The things with private medical insurance is that it is counter-intuitive – you are paying quite a lot for something you hope you will never need. By offering rewards, Vitality overcomes this – you ARE getting something for those payments, even if you aren’t using the cover. And the healthier you become, inspired in part by the rewards, the less likely it is that you will need to make a claim.

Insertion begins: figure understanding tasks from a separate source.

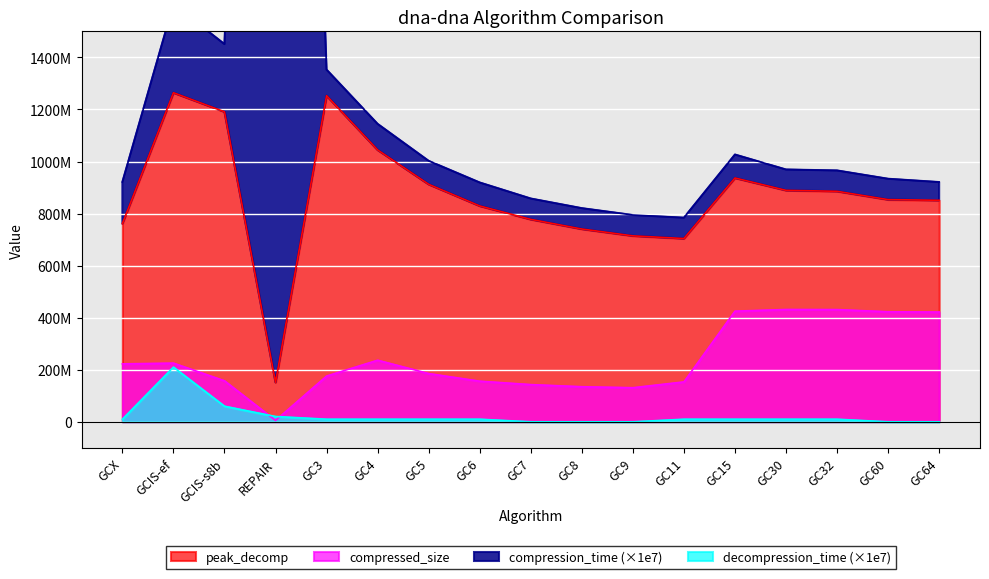

At how many categories does at least one series exceed 4402890097?

1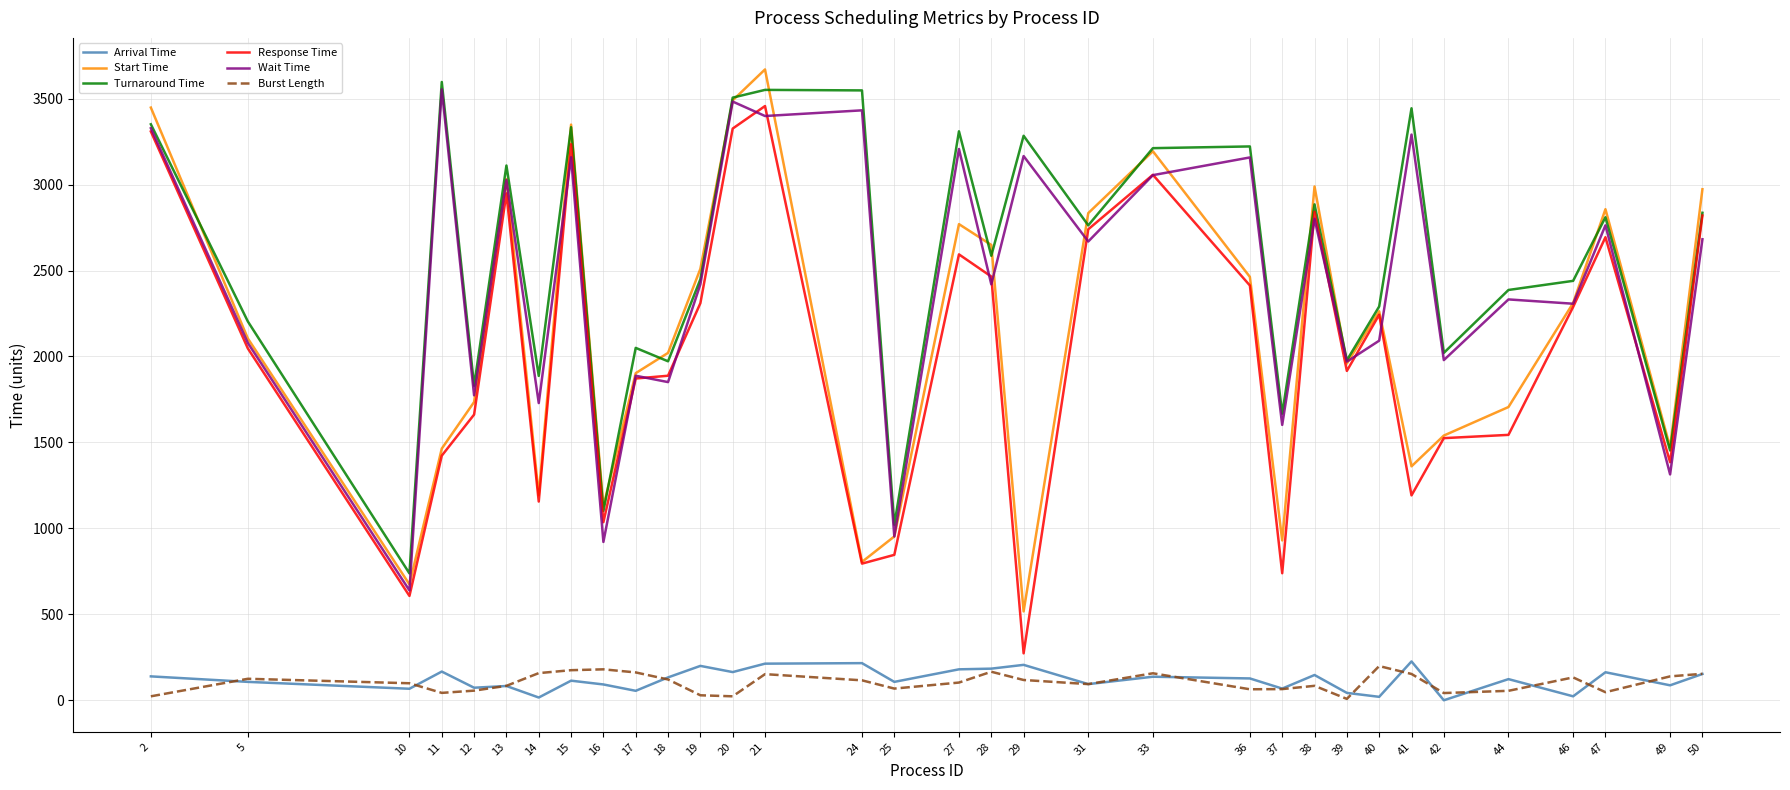

At which label is Start Time closest to 2093?

5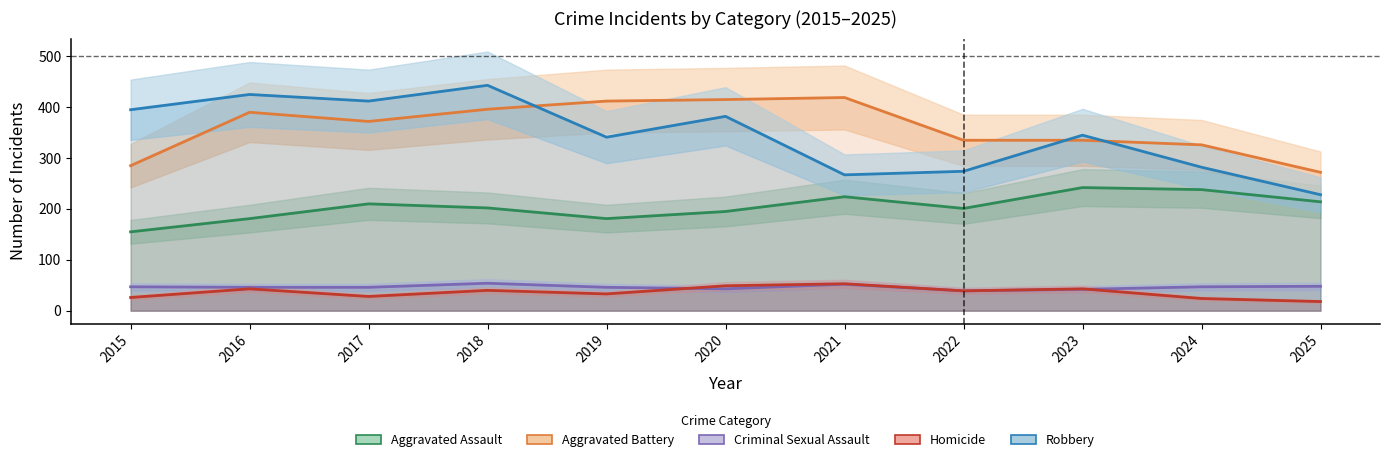

Which series has the largest range (max minus min)?

Robbery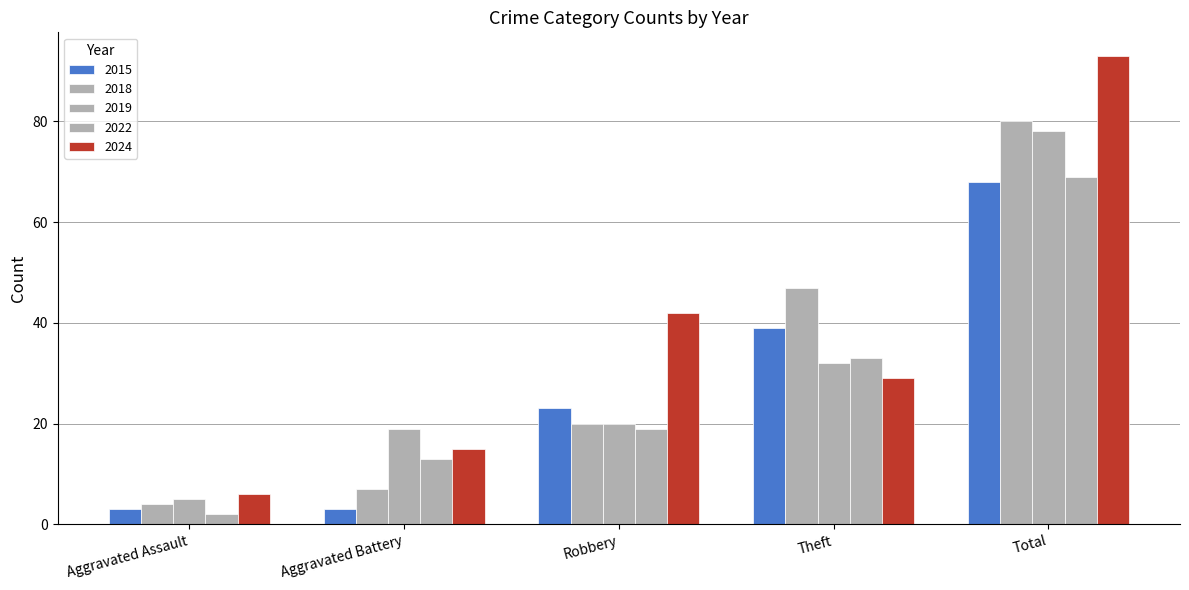

What is the label of the 3rd bar from the left?

Robbery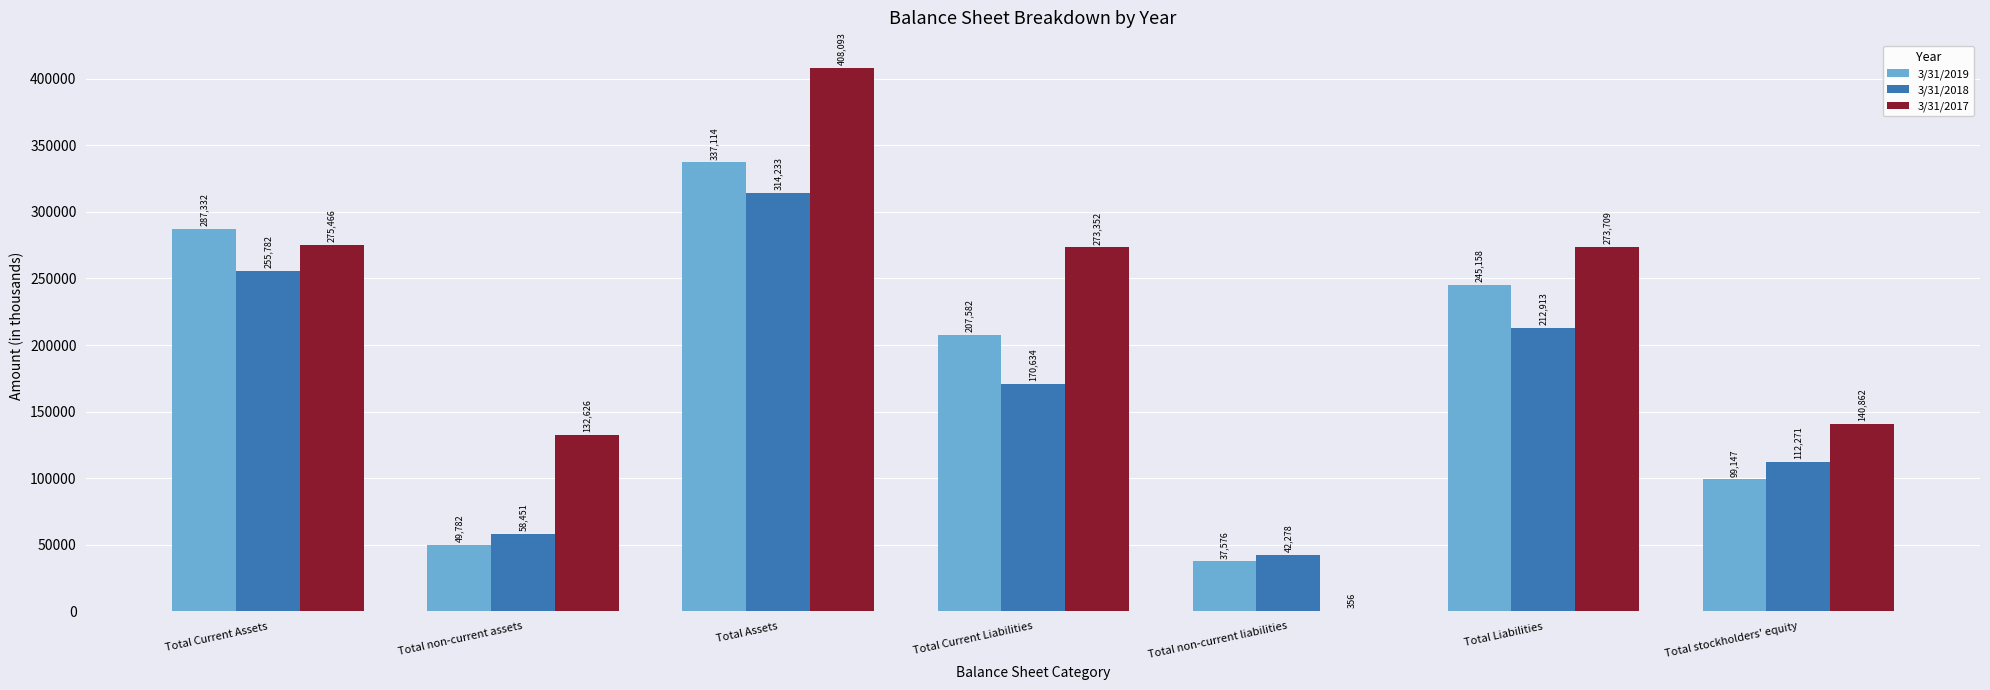

Which series has the largest range (max minus min)?

3/31/2017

It’s clever, positive all round and I love it. So much so that when Vitality ran a competition for a customer to be the star of their radio adverts, I entered and won and am now, proudly, the radio voice of Vitality, alongside Jessica Ennis-Hill (you can watch me embarrassing myself below):
Kevin Carr is an independent consultant who works with a number of insurance companies, including Vitality, British Friendly, LifeSearch and Drewberry. He says: “Like most insurance, you don’t know how important it really is until you need it. When it comes to life cover, critical illness and income protection, over 90 per cent of all claims are paid, and most people pay £20-30pm for each type cover. Those who claim, especially their families, understand the importance of having the right cover in place – not just the money, but also the additional support that most modern policies include. Speaking to an adviser can be important and contrary to what many believe, can save you money too.”
My Mum is hoping to be out of hospital on Wednesday and recovering at home, in a bed donated by the British Red Cross (in the absence of stomach muscles, she needs the adjustable bed), but with better food, more peace and a cat for cuddles.
I don’t know what’s in store for our public health service, but personally, I’m glad that Mum hasn’t been dependent on it, instead only dipping in and out when necessary. I’m glad that my family isn’t, too. We are lucky, I realise, before anyone points that out, to have that option. But my Mum isn’t by any means rich – health insurance is how she has chosen to spend her spare pennies every month, rather than holidays, which she and my Stepdad don’t go on, or entertainment. The opportunity cost of our own £172 a month could be a family holiday for a week. I couldn’t be happier to go without it.